I imagine this isn’t even theoretical, because a set of AI remastered Star Wars prequels is probably going to happen, and Disney is definitely going to claim to own it and to to suppress it.

@Hawke · 6 months ago

Depends. Do you have more money than Disney? If so, the odds are in your favor.

@[email protected] · edit-2 6 months ago

If you make a byte-for-byte copy of something why would you think copyright would not apply? If you listened to the dialogue of a Marvel movie, wrote it down line for line and so happened that the stage directions you wrote were identical to those in the movie, congrats, you’ve worked your way into a direct copy of something that’s under copyright. If you draw three circles by hand in exactly the right way, you might get a Mouse coming after you. If you digitally render those circles in Photoshop, same idea[/concept, yes I know one is a trademark issue].

@[email protected] · 6 months ago

Looks to me like the ruling is saying that the output of a model trained on copyrighted data is not copyrighted in itself.

By that logic, if I train a model on marvel movies and get something that is exactly the same as an existing movie, that output is not copyrighted.

It’s a stretch, for sure, and the judge did say that he didn’t consider the output to be similar enough to the source copyrighted material, but it’s unclear what “close enough” is.

What if my model is trained on star wars and outputs a story that is novel, with different characters with different voices.
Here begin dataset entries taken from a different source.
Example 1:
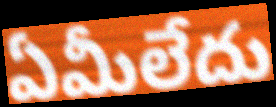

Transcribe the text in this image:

ఏమీలేదు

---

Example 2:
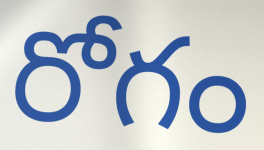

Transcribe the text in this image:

రోగం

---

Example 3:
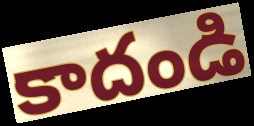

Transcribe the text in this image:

కాదండి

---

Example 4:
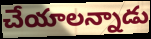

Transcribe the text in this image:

చేయాలన్నాడు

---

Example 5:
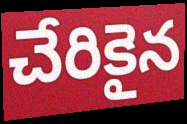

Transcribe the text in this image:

చేరికైన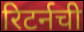
रिटर्नची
That’s not copyrighted then, despite the model being trained exclusively on copyrighted data?

@[email protected] · edit-2 6 months ago

I didn’t see a notification for your reply!

I think of it this way — at some point it surprised me that Microsoft doesn’t claim ownership in some way to the output of Microsoft Word. I think if “word processing” didn’t exist until this point in history there’s no way you’d be able to just write down whatever you want, what if you copied the works of recently-deceased beloved poet Maya Angelou? Think of the estate? I heard people were writing down the lyrics of Taylor Swift’s latest album and printing off hundreds of copies and sharing it with people at her concerts. Someone even tried to sell an entire word-for-word copy of Harry and Megan’s last best seller on Amazon that they claimed they “created” since they retyped it themselves until the publisher shut it down.
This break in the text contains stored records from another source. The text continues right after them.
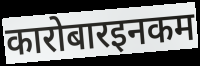
कारोबारइनकमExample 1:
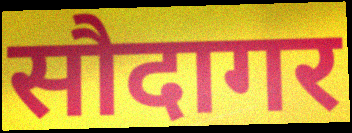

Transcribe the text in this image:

सौदागर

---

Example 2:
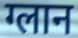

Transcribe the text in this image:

ग्लान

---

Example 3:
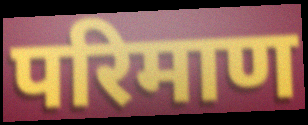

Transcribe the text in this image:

परिमाण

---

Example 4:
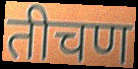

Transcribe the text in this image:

तीचण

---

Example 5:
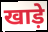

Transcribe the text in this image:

खाड़ेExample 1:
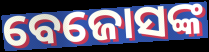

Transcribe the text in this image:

ବେଜୋସଙ୍କ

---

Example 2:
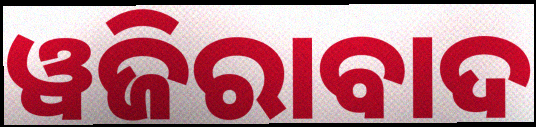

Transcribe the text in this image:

ୱଜିରାବାଦ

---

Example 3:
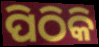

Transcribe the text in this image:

ପିଠିକି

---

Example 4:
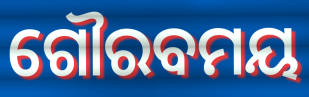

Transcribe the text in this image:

ଗୌରବମୟ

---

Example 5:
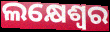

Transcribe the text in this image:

ଲକ୍ଷେଶ୍ୱରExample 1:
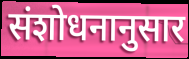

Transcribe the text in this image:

संशोधनानुसार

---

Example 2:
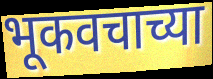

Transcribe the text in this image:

भूकवचाच्या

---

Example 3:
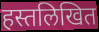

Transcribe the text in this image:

हस्तलिखित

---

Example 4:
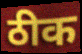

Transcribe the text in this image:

ठीक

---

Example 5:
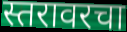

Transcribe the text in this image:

स्तरावरचाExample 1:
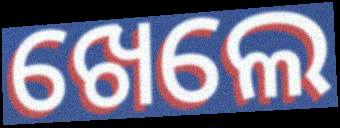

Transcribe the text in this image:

ଖେଲେ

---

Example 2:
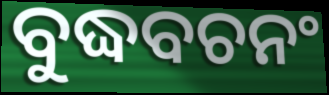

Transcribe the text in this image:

ବୁଦ୍ଧବଚନଂ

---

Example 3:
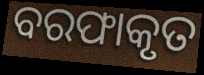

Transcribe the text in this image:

ବରଫାକୃତ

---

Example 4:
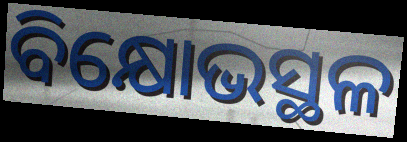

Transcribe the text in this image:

ବିକ୍ଷୋଭସ୍ଥଳ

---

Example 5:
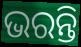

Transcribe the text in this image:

ଭରନ୍ତି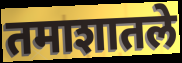
तमाशातलेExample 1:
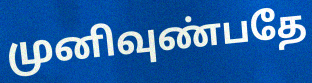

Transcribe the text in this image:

முனிவுண்பதே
Obviously all of those things (except my speculation about them claiming any ownership of the output, but look at OpenAI and their tool) don’t happen, but also I think people can write down their favorite poems if they want or print out lyrics because they want to or sit around typing up fan fiction with copyrighted characters all day long, and then there are rules about what they can sell with that obviously derivative content.
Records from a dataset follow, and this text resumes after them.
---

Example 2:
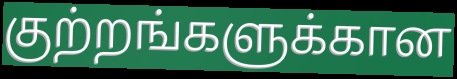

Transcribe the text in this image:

குற்றங்களுக்கான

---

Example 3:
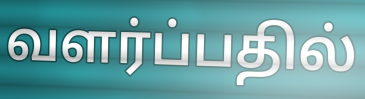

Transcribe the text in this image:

வளர்ப்பதில்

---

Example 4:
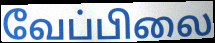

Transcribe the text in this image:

வேப்பிலை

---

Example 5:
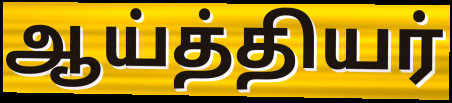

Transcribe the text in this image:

ஆய்த்தியர்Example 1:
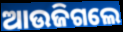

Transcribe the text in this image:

ଆଉଜିଗଲେ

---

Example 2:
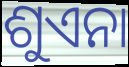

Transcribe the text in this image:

ଶୁଏନା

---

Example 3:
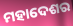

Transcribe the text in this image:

ମହାଦେଶର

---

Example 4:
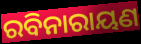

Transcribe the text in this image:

ରବିନାରାୟଣ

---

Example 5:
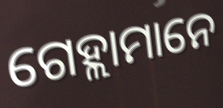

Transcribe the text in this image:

ଗେହ୍ଲାମାନେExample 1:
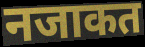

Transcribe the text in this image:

नजाकत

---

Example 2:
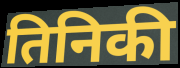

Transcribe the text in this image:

तिनिकी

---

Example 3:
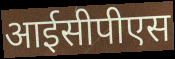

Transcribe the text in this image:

आईसीपीएस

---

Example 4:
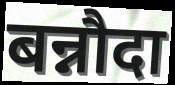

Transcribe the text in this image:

बन्नौदा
If someone spends forever generating AI Vegetas because Vegeta is super cool or they want to see Vegeta in a bowl of soup or whatever, that’s great. They probably can’t sell that stuff because, y’know, it’s pretty clearly something already existing. But if they spend a lot of time creating new novel stuff, I think there’s a view that (for the end user) the underlying technology has never been their concern. That’s kind of how I see it, but I can understand how others might see it differently.